Rob, let me add a little bit to that. This is Tracy. I'll add some on the Canadian Gas Pipe system. As you know, we're in the middle of quite a large program right now, and that program is both supply and demand-driven, but I think as we see forward and come through that, the WCSB has a depletion rate on our system of about 2 Bcf a day per year. So we will look to reconnect that amount of gas each year just to keep our supply going. And of course, we're connecting that in the Montney region on an increasing basis, 80% of our supply now comes from that area.But we also see opportunities for rifle shot connections within the Alberta system from an industrial perspective, and we look to use kind of that remaining kind of capacity on the Mainline strategically to make sure that the WCSB volumes are getting into the continental, the North American markets kind of effectively and competitively. We will always -- look, we think the WCSB gas is very economic and competitive, and we think it should -- when the LNG markets right themselves, it should take a place in those markets as well, that's a longer-term basis, but we're looking for all of that. So we have -- we see paths to the current program that we have in place right now, which goes to 2023, 2024. We do see continued expansion organically of our existing right of way.

Operator

[Operator Instructions] Our next question comes from Praneeth Satish of Wells Fargo.

P
Praneeth Satish
Senior Equity Analyst

Just one question for me. Can you maybe provide any more details on the capacity optimization open season on NGTL? And I guess, specifically, how your customers are thinking about growth in the current environment? And then maybe in the context of that, how much capacity in total was deferred relative to your prior outlook?

T
Tracy A. Robinson

Happy to do that. As you are aware, we've got a very large $9 billion, almost $10 billion expansion program underway on NGTL. And we believe all that -- all that, of course, on contracted demand. And we believe strongly in the fundamentals, the WCSB. Prices have been stable this summer. They're strong. If you look at the curve, it's a very competitive basin.
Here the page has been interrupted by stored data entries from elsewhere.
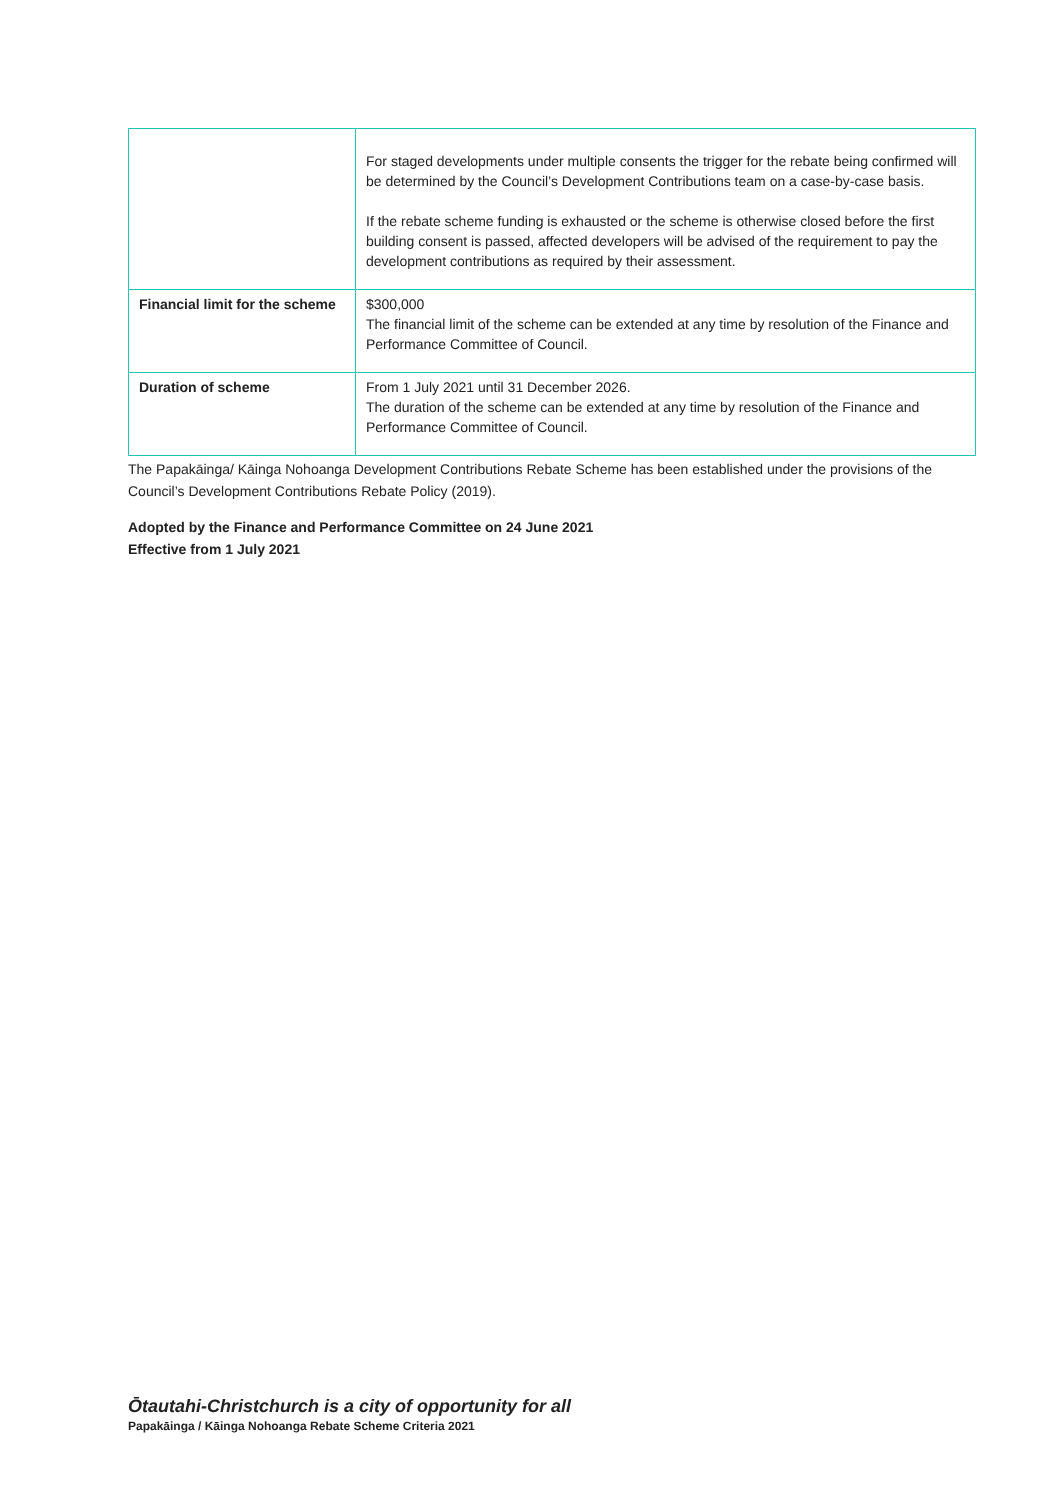| | For staged developments under multiple consents the trigger for the rebate being confirmed will be determined by the Council’s Development Contributions team on a case-by-case basis. If the rebate scheme funding is exhausted or the scheme is otherwise closed before the first building consent is passed, affected developers will be advised of the requirement to pay the development contributions as required by their assessment. |
| Financial limit for the scheme | $300,000 The financial limit of the scheme can be extended at any time by resolution of the Finance and Performance Committee of Council. |
| Duration of scheme | From 1 July 2021 until 31 December 2026. The duration of the scheme can be extended at any time by resolution of the Finance and Performance Committee of Council. |
The Papakāinga/ Kāinga Nohoanga Development Contributions Rebate Scheme has been established under the provisions of the Council’s Development Contributions Rebate Policy (2019).
Adopted by the Finance and Performance Committee on 24 June 2021
Effective from 1 July 2021
Ōtautahi-Christchurch is a city of opportunity for all
Papakāinga / Kāinga Nohoanga Rebate Scheme Criteria 2021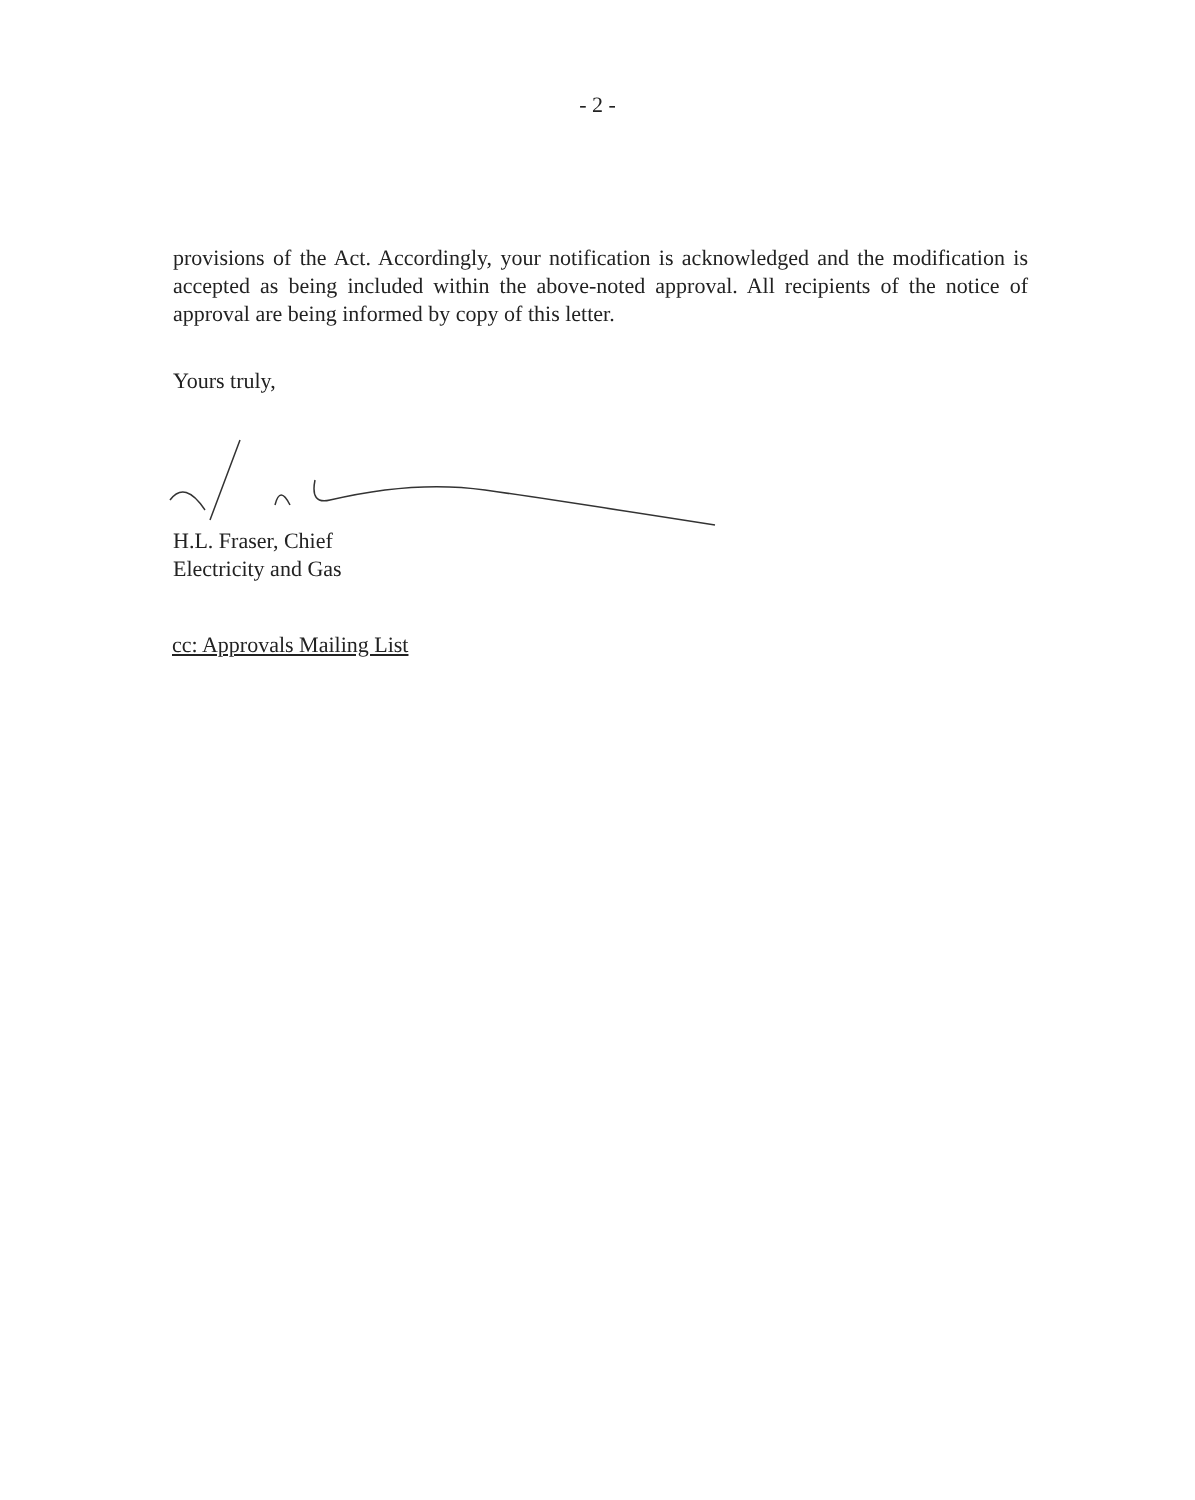- 2 -
provisions of the Act. Accordingly, your notification is acknowledged and the modification is accepted as being included within the above-noted approval. All recipients of the notice of approval are being informed by copy of this letter.
Yours truly,
H.L. Fraser, Chief
Electricity and Gas
cc: Approvals Mailing List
But we did want, given all of the announcements early in the year around changes to capital investments on the producer side. We want to just check-in and see how much that capacity was needed.So the open season gave an opportunity for those who had contracted on the expansion to advance contracts, to defer contracts and to turn back contracts under certain circumstances. And so with that all netted out, what we learned through that is that all of that capacity is still required. Some of it is required in different time frames. So we did see -- we will see some disadvancing, some contracts will advance. We're seeing some capacity be deferred by a season or up to a year, and we're just putting together the new capital program that will reflect that. But the good news in this and the strong -- we expected it, was that the -- our customers want this capacity, and they see the same fundamentals in the basin that we do.

Operator

Ladies and gentlemen, this concludes the question-and-answer session. If there are any further questions, please contact TC Energy Investor Relations. I will now turn the call over to Mr. Moneta. Please go ahead, Ms. Moneta.

D
David Moneta

Great. Thanks very much, and thanks very much to all of you for participating this morning. We recognize it's a busy time so we appreciate your interest in TC Energy, and we very much look forward to talking to you again soon. Thanks, and have a great day.

Operator

This concludes today's conference call. You may disconnect your lines. Thank you for participating, and have a pleasant day.